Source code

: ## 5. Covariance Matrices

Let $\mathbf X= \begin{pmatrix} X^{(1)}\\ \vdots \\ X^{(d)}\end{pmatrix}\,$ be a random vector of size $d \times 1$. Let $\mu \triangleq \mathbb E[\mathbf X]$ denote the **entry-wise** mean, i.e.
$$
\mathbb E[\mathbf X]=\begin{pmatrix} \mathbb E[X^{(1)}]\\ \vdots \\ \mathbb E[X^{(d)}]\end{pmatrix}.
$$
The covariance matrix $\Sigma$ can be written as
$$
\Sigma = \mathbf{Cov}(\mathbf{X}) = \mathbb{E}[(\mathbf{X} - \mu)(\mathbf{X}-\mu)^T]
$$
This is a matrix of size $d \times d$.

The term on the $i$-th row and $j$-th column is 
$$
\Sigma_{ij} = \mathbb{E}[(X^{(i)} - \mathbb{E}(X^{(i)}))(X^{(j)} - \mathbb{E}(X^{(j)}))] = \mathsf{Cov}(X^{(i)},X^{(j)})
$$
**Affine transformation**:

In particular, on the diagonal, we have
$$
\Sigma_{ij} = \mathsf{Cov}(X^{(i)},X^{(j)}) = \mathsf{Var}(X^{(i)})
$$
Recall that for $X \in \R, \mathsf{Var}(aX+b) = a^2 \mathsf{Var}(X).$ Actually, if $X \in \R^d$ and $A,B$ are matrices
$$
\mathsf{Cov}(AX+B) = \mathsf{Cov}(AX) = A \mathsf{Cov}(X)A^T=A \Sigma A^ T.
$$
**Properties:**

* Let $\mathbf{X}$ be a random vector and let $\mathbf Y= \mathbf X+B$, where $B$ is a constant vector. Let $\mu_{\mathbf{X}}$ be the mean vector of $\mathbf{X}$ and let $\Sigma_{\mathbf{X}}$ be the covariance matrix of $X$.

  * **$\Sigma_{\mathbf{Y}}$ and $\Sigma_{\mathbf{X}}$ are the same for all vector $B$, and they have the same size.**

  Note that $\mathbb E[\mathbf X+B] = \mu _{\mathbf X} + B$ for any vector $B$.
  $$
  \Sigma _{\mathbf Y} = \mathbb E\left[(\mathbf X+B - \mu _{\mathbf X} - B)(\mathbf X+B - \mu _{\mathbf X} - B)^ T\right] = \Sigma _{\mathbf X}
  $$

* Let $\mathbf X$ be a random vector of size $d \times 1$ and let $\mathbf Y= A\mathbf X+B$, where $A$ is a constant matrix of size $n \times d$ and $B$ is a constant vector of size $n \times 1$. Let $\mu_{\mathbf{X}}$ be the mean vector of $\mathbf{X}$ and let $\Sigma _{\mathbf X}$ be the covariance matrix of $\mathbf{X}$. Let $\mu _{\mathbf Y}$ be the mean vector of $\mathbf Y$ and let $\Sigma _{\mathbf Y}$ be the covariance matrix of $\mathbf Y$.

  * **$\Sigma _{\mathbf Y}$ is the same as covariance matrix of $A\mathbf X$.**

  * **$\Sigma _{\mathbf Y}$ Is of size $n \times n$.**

- _Try it_
Can you set out every line of the entries above as a numbered list, leaving out the blank lines?

- _Output for this exercise_
1. Source code
2. : ## 5. Covariance Matrices
3. Let $\mathbf X= \begin{pmatrix} X^{(1)}\\ \vdots \\ X^{(d)}\end{pmatrix}\,$ be a random vector of size $d \times 1$. Let $\mu \triangleq \mathbb E[\mathbf X]$ denote the **entry-wise** mean, i.e.
4. $$
5. \mathbb E[\mathbf X]=\begin{pmatrix} \mathbb E[X^{(1)}]\\ \vdots \\ \mathbb E[X^{(d)}]\end{pmatrix}.
6. $$
7. The covariance matrix $\Sigma$ can be written as
8. $$
9. \Sigma = \mathbf{Cov}(\mathbf{X}) = \mathbb{E}[(\mathbf{X} - \mu)(\mathbf{X}-\mu)^T]
10. $$
11. This is a matrix of size $d \times d$.
12. The term on the $i$-th row and $j$-th column is 
13. $$
14. \Sigma_{ij} = \mathbb{E}[(X^{(i)} - \mathbb{E}(X^{(i)}))(X^{(j)} - \mathbb{E}(X^{(j)}))] = \mathsf{Cov}(X^{(i)},X^{(j)})
15. $$
16. **Affine transformation**:
17. In particular, on the diagonal, we have
18. $$
19. \Sigma_{ij} = \mathsf{Cov}(X^{(i)},X^{(j)}) = \mathsf{Var}(X^{(i)})
20. $$
21. Recall that for $X \in \R, \mathsf{Var}(aX+b) = a^2 \mathsf{Var}(X).$ Actually, if $X \in \R^d$ and $A,B$ are matrices
22. $$
23. \mathsf{Cov}(AX+B) = \mathsf{Cov}(AX) = A \mathsf{Cov}(X)A^T=A \Sigma A^ T.
24. $$
25. **Properties:**
26. * Let $\mathbf{X}$ be a random vector and let $\mathbf Y= \mathbf X+B$, where $B$ is a constant vector. Let $\mu_{\mathbf{X}}$ be the mean vector of $\mathbf{X}$ and let $\Sigma_{\mathbf{X}}$ be the covariance matrix of $X$.
27.   * **$\Sigma_{\mathbf{Y}}$ and $\Sigma_{\mathbf{X}}$ are the same for all vector $B$, and they have the same size.**
28.   Note that $\mathbb E[\mathbf X+B] = \mu _{\mathbf X} + B$ for any vector $B$.
29.   $$
30.   \Sigma _{\mathbf Y} = \mathbb E\left[(\mathbf X+B - \mu _{\mathbf X} - B)(\mathbf X+B - \mu _{\mathbf X} - B)^ T\right] = \Sigma _{\mathbf X}
31.   $$
32. * Let $\mathbf X$ be a random vector of size $d \times 1$ and let $\mathbf Y= A\mathbf X+B$, where $A$ is a constant matrix of size $n \times d$ and $B$ is a constant vector of size $n \times 1$. Let $\mu_{\mathbf{X}}$ be the mean vector of $\mathbf{X}$ and let $\Sigma _{\mathbf X}$ be the covariance matrix of $\mathbf{X}$. Let $\mu _{\mathbf Y}$ be the mean vector of $\mathbf Y$ and let $\Sigma _{\mathbf Y}$ be the covariance matrix of $\mathbf Y$.
33.   * **$\Sigma _{\mathbf Y}$ is the same as covariance matrix of $A\mathbf X$.**
34.   * **$\Sigma _{\mathbf Y}$ Is of size $n \times n$.**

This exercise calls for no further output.